According to a report in Friday’s New York Times, Qing Hong Wu, a 29-year-old man who has been a lawful permanent resident since entering the United States legally at the age of 5 and who worked his way up from poverty to become a vice president at a national financial company, was recently placed in deportation proceedings on the basis of crimes committed at the age of 15. As a result of these teenage convictions, the immigration authorities have locked him up without any bond hearing to determine whether his detention is justified.

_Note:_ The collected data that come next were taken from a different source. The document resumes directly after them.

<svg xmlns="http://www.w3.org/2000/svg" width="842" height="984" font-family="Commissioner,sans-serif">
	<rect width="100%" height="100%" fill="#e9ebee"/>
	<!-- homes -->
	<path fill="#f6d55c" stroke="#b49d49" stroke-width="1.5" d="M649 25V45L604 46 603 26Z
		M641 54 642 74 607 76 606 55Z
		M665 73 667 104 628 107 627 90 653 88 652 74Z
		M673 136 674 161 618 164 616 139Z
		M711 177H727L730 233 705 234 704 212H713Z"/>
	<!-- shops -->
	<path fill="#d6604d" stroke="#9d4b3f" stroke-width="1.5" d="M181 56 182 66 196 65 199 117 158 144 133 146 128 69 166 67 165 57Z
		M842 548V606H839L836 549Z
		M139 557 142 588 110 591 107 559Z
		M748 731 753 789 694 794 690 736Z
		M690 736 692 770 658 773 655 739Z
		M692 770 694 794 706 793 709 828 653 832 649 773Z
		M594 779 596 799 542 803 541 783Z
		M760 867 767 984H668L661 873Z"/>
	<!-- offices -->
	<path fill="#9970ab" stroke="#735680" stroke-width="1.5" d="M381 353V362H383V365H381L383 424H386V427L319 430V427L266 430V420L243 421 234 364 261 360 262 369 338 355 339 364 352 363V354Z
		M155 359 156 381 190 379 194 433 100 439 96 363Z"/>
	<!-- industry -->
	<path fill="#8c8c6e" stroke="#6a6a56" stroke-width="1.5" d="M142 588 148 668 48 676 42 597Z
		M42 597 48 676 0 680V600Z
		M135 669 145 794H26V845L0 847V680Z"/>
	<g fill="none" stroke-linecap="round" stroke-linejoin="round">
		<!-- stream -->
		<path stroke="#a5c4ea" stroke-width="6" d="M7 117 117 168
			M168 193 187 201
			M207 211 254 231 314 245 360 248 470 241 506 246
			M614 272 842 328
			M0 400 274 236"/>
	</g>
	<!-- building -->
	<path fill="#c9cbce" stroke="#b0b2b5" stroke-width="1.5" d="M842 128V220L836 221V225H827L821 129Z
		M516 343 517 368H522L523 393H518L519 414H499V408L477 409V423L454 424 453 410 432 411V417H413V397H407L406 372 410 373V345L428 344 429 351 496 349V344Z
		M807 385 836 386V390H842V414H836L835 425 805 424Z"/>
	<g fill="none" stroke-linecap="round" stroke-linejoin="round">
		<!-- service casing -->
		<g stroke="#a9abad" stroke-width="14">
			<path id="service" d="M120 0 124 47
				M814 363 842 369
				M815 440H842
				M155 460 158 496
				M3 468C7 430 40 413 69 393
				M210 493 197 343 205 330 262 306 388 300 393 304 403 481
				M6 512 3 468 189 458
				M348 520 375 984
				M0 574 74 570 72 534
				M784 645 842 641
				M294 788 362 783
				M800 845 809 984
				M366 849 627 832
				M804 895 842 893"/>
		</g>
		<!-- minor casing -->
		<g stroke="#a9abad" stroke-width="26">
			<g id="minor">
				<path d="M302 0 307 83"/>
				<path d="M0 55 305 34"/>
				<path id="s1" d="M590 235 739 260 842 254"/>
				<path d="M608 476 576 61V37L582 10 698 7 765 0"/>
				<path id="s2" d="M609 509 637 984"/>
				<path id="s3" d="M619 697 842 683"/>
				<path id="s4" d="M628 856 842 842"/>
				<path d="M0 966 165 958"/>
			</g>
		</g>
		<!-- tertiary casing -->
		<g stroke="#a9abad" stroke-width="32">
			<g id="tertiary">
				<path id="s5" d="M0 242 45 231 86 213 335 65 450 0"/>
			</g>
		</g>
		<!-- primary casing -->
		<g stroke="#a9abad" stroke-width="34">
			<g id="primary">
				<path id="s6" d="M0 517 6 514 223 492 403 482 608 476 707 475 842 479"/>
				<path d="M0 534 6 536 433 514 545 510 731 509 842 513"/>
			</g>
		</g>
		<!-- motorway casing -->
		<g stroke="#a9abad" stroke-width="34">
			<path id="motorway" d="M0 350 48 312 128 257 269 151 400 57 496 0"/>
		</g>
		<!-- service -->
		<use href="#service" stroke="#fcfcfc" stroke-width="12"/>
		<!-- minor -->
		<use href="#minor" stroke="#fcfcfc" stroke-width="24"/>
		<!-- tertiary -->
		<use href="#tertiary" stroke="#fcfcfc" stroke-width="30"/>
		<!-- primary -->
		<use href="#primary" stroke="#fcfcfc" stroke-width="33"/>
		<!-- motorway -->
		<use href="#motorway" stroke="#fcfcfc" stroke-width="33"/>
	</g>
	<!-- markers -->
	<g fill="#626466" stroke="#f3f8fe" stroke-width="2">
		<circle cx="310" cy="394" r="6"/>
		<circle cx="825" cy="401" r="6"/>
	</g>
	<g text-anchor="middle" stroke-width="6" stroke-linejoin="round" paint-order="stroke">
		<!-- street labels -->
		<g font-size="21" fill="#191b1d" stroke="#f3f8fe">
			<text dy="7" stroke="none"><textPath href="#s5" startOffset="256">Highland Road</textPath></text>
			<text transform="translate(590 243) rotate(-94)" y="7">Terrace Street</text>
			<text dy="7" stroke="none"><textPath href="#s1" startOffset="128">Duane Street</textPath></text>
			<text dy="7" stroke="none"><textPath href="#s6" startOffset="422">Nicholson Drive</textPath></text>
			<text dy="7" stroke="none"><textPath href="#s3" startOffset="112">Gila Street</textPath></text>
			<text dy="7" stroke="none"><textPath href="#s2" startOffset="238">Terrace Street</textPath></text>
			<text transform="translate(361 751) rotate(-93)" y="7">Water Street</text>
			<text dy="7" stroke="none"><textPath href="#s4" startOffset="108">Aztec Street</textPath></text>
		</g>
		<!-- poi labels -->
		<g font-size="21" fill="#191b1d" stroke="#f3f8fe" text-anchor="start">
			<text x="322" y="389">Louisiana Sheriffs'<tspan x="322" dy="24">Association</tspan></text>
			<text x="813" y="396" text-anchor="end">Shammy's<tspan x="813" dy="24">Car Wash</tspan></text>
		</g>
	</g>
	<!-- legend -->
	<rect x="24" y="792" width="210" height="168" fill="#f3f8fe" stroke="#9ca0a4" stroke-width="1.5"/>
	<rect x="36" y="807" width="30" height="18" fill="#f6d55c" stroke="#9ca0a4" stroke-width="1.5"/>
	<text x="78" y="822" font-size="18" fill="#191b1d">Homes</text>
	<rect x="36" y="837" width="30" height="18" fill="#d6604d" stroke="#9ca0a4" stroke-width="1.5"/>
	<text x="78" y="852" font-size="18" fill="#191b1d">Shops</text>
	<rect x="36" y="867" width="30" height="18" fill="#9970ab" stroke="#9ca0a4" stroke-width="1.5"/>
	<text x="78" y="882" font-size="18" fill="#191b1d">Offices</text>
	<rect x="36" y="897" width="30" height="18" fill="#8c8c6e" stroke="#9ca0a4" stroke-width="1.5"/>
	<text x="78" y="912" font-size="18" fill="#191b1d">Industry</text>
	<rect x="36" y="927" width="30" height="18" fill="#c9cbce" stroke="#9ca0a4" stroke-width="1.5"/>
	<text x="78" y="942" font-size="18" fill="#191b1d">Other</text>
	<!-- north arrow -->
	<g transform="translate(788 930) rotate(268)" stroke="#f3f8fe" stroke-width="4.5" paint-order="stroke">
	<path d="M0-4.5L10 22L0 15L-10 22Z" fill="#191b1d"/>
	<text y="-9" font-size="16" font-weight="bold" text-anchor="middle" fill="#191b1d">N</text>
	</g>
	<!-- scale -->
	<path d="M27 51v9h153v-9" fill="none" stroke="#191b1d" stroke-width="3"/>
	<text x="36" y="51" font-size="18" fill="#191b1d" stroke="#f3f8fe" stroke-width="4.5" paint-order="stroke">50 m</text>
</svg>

Mr. Wu’s case illustrates the urgent need to reform our immigration laws. Immigration judges should be permitted to look at each case individually — looking at factors such as an individual’s contributions to society and the needs of his or her family — rather than being compelled to deport people based solely on old criminal convictions. Congress should also repeal the mandatory detention law, which requires the government to lock up people like Mr. Wu solely because they have committed crimes in the past. This law has been construed as prohibiting even a basic bond hearing to determine whether the individual being locked up presents a flight risk or danger to the community — in other words, as requiring detention even where a court would find that no purpose is being served by putting a particular person in jail.

According to the New York Times, even the judge who sentenced Mr. Wu for his conviction recognizes that he has turned his life around. “Here was a young man who did everything we expected of him,” the judge said. “It really cries out for some kind of justice.”